## Texte extrait
Benjamin STORA 68, et après
Benjamin STORA
68, et après
Les héritages égarés
(Stock, mars 2018, 172 p.)
Je dois à la sollicitude d'un ami la découverte de ce livre qui constitue un indispensable complément à celui d'Henri WEBER.
En effet, Benjamin STORA, que j'ai commencé à apprécier comme historien de la guerre d'Algérie et comme théoricien de la réconciliation des mémoires traumatiques, est un ancien militant et responsable de l'OCI, la branche trotskyste concurrente de celle incarnée par WEBER.
Dans notre après-Mai tonitruant, nous avions appris à mépriser, à tort bien sûr, ce courant, dont la branche "jeune", l'AJS, avait mis la main sur une des deux branches de l'Unef, l'ex-grand syndicat étudiant, et dont la tactique imperturbable, dans tout mouvement étudiant, était de demander une grande manifestation à Paris "dans l'unité" pour interpeller le gouvernement et mettre les "directions ouvrières au pied du mur".
Nous méprisions souverainement ce que nous interprétions comme sa complaisance vis-à-vis des partis réformistes, PCF et PS.
Bien entendu, l'Histoire nous a donné tort. En 1981, ce n'est pas la Révolution que nous attendions qui s'est produite, mais l'arrivée au pouvoir par les urnes de cette "union de la Gauche" que nous avions si longtemps décriée.
En réalité, et ce livre de souvenirs le montre bien, les militants de l'OCI et de l'AJS n'étaient pas si éloignés de nous dans leurs motivations et leur fonctionnement.
Comme nous ils croyaient au "Grand Soir" de la Révolution prolétarienne, et comme nous ils fonctionnaient comme une secte repliée sur ses certitudes et sur elle-même.

## Contenu des données
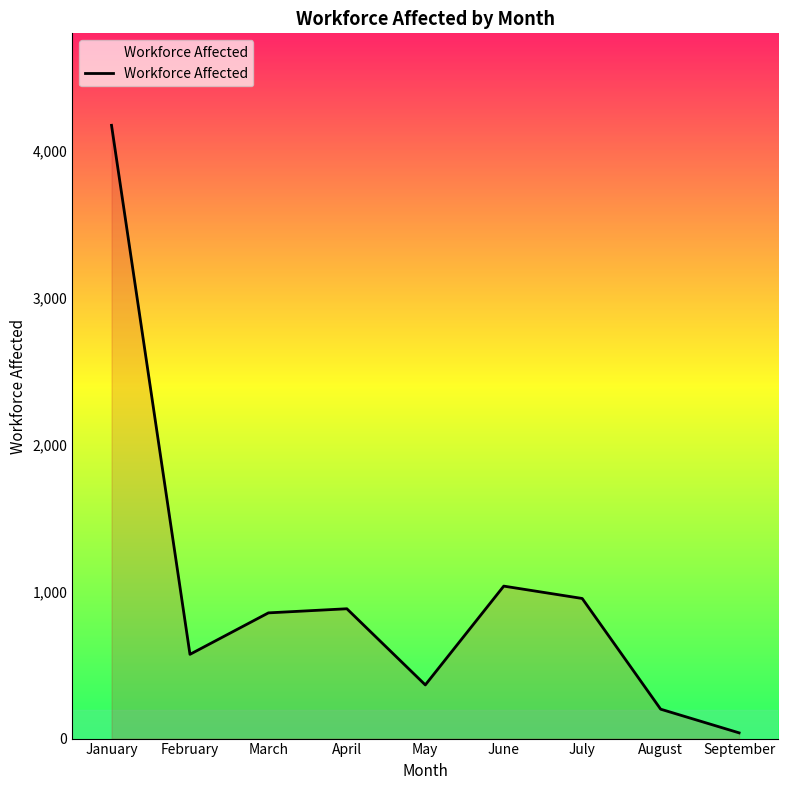

Which label corresponds to the smallest value in the chart?

September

## Exercice 1
D'après le texte sur le livre de Benjamin Stora, dans quelle organisation trotskyste l'auteur de ce livre a-t-il été militant et responsable ?
## Exercice 2
Recopiez le passage du texte sur le livre de Benjamin Stora qui va de « Bien entendu, l'Histoire » jusqu'à « et sur elle-même. », en changeant « secte » pour « chapelle ».
## Exercice 3
Reprenez le texte sur le livre de Benjamin Stora à la suite de sa dernière phrase et poursuivez-le.

## Votre réponse 1
Dans l'OCI.

## Votre réponse 2
Bien entendu, l'Histoire nous a donné tort. En 1981, ce n'est pas la Révolution que nous attendions qui s'est produite, mais l'arrivée au pouvoir par les urnes de cette "union de la Gauche" que nous avions si longtemps décriée.
En réalité, et ce livre de souvenirs le montre bien, les militants de l'OCI et de l'AJS n'étaient pas si éloignés de nous dans leurs motivations et leur fonctionnement.
Comme nous ils croyaient au "Grand Soir" de la Révolution prolétarienne, et comme nous ils fonctionnaient comme une chapelle repliée sur ses certitudes et sur elle-même.

## Votre réponse 3
Ainsi, Benjamin STORA, comme beaucoup d'entre nous, a dû se déprendre d'une croyance millénariste et d'un entre-soi faussement sécurisant pour "entrer dans la vie" et affronter le deuil d'espérances exagérées.
Alors que WEBER nous confie sa date et son lieu de naissance, STORA passe directement à ses années lycées précédant immédiatement Mai 68.
On sait bien sûr qu'il est arrivé d'Algérie en 1962 avec ses parents. Que ceux-ci, comme beaucoup de Pieds-noirs ont connu le déclassement social et une intégration difficile. Il vit avec eux à Sartrouville, banlieue Ouest de Paris, et va au lycée le plus proche à Saint-Germain-en-Laye (deux heures de transport par jour). Il est alors (il ne le précise pas) en terminale, si l'on en croit sa date de naissance (1950 : il a donc 6 ans de moins que WEBER).
Il n'est pas encore un militant, mais il évoque ses discussions avec un "pion" qui s'appelle Jean-Pierre DUTEUIL, et qui est l'un des acolytes de Daniel COHN-BENDIT à la fac de Nanterre, militant libertaire comme lui et co-fondateur du "mouvement du 22 mars". (p 20-21)
Et c'est l'occupation du lycée, sous la direction de militants trotskystes, qui marque, durant ce mémorable mois de Mai, l'entrée du jeune Benjamin dans un nouveau monde.
"Le "soleil" de 68 marque mon entrée réelle dans la société française", écrit-il (p 23)
Et il explicite : "Il me fallait sortir de la solitude créée par la guerre en Algérie, quand je n'avais pas le droit de jouer dans la rue avec d'autres enfants, sortir de l'enfermement familial créé par l'exil, bref rattraper le temps perdu. L'action politique ce fut d'abord cela :les retrouvailles avec d'autres, les débuts d'une socialisation culturelle, la fin des jours moroses à étudier dan sla petite cité HLM de Sartrouville où j'habitais. M'engager, c'était prendre en main mon destin, quelque chose d'intense, comme une explosion, un bouillonnement après ces années de pression silencieuse." (p24-25)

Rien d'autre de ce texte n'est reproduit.